Rosemary grows well at the lower elevations here, so it is easy to get. Friends give me clippings when they prune their bush and they have it in the landscaping at work. The lady who runs the building saw me clipping some from one of the bushes and came over to tell me that I didn't need to do that as they paid a landscaping service to trim things. :^)= I replied that I was going to cook with it. She got upset and said that they didn't spend all that money on landscaping just to provide me with fresh herbs. Plus she thought that it was gross. :^)=

The lamb tastes great though.
Stuart's a fan of Rosemary for when he does Prime Rib.

Me, I think it's more for aromatics that with rubs (spices, etc) that it's just not enough "smoke" to help give any flavor, so I don't put herbs in my smoker.

But, if you're doing a piece of meat, with little, no rub, it might be something for you.

I always say, try it and if you like it, then keep doing it.

Like Axel said, be careful about type and quantity, they don't all do great when exposed to heat.
I make a leg of lamb more or less according to the Alton Brown recipe "Silence of the Leg of Lamb". The recipe is available on the Food Network page:

< http://www.foodnetwork.com/rec...mb-recipe/index.html >

I smoke it with a mild wood and toss a couple of sprigs of rosemary in the woodbox. Ignore his directions for grilling.

The recipe uses the upper portion of the leg, usually called the sirloin. You can get a whole leg and bone it yourself, or have the butcher do it, or buy a boneless leg of lamb. If you buy the boneless leg of lamb, often they are held together with an elastic net. You can remove the net and reuse it. If not you will need to tie the leg back up with twine.
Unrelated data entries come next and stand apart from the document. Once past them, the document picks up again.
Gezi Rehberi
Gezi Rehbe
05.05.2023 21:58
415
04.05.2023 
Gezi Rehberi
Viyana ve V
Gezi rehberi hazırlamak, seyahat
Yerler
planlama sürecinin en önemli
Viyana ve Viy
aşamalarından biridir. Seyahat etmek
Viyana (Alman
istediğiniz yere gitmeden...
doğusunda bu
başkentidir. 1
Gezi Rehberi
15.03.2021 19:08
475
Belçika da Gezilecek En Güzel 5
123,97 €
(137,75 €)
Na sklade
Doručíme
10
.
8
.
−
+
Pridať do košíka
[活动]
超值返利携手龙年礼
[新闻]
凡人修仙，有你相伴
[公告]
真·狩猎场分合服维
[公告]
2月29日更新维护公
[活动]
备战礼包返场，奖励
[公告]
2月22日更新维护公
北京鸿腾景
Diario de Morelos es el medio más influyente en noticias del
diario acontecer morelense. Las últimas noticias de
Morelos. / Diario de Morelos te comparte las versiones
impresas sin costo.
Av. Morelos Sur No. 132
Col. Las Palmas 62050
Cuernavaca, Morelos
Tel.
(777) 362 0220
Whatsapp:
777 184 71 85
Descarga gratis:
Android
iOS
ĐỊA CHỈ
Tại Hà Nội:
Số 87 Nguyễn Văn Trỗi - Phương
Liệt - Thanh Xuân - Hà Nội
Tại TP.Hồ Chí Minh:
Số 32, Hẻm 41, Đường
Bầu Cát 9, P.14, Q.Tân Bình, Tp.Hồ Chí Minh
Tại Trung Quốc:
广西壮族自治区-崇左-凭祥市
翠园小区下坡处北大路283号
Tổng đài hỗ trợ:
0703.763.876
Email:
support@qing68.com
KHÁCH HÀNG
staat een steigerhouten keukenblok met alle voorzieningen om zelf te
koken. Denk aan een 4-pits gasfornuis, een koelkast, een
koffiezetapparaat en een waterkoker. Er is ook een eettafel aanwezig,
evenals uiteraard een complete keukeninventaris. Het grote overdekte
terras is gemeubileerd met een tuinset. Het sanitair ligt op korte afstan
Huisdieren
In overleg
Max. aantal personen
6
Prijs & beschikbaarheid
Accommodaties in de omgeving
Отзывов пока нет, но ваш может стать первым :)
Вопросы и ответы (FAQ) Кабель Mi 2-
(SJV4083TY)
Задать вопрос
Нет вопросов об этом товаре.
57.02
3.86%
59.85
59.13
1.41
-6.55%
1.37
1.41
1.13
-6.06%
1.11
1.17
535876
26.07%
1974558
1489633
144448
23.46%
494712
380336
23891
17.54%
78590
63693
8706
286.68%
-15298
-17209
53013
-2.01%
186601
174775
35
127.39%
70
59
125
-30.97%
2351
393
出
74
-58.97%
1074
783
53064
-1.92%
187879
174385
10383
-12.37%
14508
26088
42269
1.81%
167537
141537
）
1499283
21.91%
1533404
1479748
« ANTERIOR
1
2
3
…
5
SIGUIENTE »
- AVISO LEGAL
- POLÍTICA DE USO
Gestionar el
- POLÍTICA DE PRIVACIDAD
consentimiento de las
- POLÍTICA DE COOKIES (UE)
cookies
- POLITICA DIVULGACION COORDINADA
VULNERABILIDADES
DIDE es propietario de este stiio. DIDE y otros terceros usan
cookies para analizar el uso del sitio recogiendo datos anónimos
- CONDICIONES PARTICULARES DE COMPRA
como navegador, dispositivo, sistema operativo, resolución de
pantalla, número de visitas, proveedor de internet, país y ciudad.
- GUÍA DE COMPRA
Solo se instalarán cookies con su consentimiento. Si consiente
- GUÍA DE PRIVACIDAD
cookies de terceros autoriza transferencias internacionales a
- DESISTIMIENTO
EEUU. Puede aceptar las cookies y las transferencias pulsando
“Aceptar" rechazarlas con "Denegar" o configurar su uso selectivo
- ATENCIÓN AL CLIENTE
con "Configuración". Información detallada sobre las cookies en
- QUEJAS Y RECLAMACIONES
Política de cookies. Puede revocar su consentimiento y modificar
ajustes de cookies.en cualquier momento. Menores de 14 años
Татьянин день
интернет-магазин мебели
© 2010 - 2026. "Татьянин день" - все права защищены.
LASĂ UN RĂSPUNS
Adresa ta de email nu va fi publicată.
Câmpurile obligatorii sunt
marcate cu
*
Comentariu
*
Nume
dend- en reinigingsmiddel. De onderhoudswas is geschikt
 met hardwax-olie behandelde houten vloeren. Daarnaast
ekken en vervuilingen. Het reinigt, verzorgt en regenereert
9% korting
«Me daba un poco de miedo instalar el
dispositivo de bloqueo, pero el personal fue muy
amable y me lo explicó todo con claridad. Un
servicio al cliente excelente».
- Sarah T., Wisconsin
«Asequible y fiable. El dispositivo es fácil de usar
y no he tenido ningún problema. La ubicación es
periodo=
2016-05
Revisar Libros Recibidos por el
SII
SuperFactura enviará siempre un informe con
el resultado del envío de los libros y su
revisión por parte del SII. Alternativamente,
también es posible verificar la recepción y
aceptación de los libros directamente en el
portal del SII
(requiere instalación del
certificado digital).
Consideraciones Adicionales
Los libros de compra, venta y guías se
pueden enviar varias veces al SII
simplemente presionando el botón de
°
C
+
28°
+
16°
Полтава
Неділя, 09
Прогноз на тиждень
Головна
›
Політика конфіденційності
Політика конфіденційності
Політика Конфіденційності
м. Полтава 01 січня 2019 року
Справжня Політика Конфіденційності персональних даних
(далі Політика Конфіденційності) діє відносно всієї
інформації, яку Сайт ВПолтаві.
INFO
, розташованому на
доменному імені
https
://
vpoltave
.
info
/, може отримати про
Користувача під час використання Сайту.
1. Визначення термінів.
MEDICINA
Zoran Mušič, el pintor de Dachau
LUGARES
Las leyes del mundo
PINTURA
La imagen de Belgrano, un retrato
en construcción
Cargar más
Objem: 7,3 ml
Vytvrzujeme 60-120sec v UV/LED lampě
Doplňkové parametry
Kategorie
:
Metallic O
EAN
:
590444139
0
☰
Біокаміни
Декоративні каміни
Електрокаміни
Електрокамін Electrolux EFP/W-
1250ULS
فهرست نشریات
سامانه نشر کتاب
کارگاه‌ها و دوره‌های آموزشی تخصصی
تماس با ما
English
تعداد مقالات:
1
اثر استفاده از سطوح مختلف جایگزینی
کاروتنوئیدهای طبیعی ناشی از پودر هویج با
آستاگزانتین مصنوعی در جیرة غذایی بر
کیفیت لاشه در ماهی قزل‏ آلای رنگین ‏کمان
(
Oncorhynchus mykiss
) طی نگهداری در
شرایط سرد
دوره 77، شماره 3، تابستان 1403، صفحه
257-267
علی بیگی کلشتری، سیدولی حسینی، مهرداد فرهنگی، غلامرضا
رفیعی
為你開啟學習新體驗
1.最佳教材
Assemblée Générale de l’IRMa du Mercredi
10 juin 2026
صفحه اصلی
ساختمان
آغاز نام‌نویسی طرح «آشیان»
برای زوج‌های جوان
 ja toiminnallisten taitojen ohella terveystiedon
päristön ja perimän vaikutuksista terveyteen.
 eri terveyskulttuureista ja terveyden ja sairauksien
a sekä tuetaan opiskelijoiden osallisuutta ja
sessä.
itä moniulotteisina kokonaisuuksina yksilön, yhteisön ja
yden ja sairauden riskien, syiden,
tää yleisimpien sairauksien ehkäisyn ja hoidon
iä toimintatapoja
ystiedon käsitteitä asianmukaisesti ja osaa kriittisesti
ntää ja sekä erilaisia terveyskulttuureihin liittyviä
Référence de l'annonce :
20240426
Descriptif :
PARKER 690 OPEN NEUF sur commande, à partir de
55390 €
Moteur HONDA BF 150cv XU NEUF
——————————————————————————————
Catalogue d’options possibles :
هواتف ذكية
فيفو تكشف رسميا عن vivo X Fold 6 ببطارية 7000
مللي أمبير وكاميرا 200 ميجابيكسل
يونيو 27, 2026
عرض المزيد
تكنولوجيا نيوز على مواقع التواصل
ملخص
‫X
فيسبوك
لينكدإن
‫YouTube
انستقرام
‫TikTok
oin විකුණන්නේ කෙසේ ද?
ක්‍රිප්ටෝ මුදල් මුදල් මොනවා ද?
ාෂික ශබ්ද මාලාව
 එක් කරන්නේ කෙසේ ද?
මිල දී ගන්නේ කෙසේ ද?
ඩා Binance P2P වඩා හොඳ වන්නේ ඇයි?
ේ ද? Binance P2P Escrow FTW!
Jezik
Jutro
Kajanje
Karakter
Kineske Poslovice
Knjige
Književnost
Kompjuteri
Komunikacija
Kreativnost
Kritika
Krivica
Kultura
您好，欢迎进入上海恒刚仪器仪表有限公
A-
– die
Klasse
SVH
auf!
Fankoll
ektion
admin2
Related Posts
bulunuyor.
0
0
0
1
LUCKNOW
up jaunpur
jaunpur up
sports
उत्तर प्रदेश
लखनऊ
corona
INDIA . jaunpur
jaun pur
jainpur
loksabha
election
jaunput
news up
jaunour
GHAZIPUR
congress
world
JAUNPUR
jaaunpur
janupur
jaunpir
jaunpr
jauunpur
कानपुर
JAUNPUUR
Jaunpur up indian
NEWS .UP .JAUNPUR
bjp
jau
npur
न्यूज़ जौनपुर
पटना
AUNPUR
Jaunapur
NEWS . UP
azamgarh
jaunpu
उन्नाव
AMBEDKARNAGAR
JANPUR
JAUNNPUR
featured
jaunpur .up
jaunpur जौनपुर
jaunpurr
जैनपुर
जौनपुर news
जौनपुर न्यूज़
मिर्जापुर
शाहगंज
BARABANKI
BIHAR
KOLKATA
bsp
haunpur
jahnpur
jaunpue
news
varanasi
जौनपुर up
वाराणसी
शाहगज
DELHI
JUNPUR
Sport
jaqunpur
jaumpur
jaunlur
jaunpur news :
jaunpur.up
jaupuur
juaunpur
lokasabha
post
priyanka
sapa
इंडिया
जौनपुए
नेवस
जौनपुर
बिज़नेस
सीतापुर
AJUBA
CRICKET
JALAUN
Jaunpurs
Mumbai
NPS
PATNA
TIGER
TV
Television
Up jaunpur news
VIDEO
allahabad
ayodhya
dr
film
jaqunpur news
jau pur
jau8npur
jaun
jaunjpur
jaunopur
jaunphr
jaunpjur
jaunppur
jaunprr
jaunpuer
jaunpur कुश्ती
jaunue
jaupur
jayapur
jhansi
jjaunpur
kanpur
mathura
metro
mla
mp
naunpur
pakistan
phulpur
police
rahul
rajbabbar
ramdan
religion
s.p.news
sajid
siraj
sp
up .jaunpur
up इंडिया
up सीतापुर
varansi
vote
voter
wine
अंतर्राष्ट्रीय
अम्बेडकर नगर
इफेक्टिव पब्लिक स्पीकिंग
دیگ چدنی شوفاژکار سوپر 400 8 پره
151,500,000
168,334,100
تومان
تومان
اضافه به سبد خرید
A paste of mustard, mint, garlic, oil, brown sugar, salt, and pepper is mixed up in a blender and then spread on the inside of boned lamb. The leg is then rolled up and tied and smoked at 250F until the roast hits 135 to 140 F.

My family loves this and one daughter proclaims it to be the best meat she has ever tasted. If you can find fresh USA lamb, that is best, but even the frozen imported stuff is pretty good fixed this way.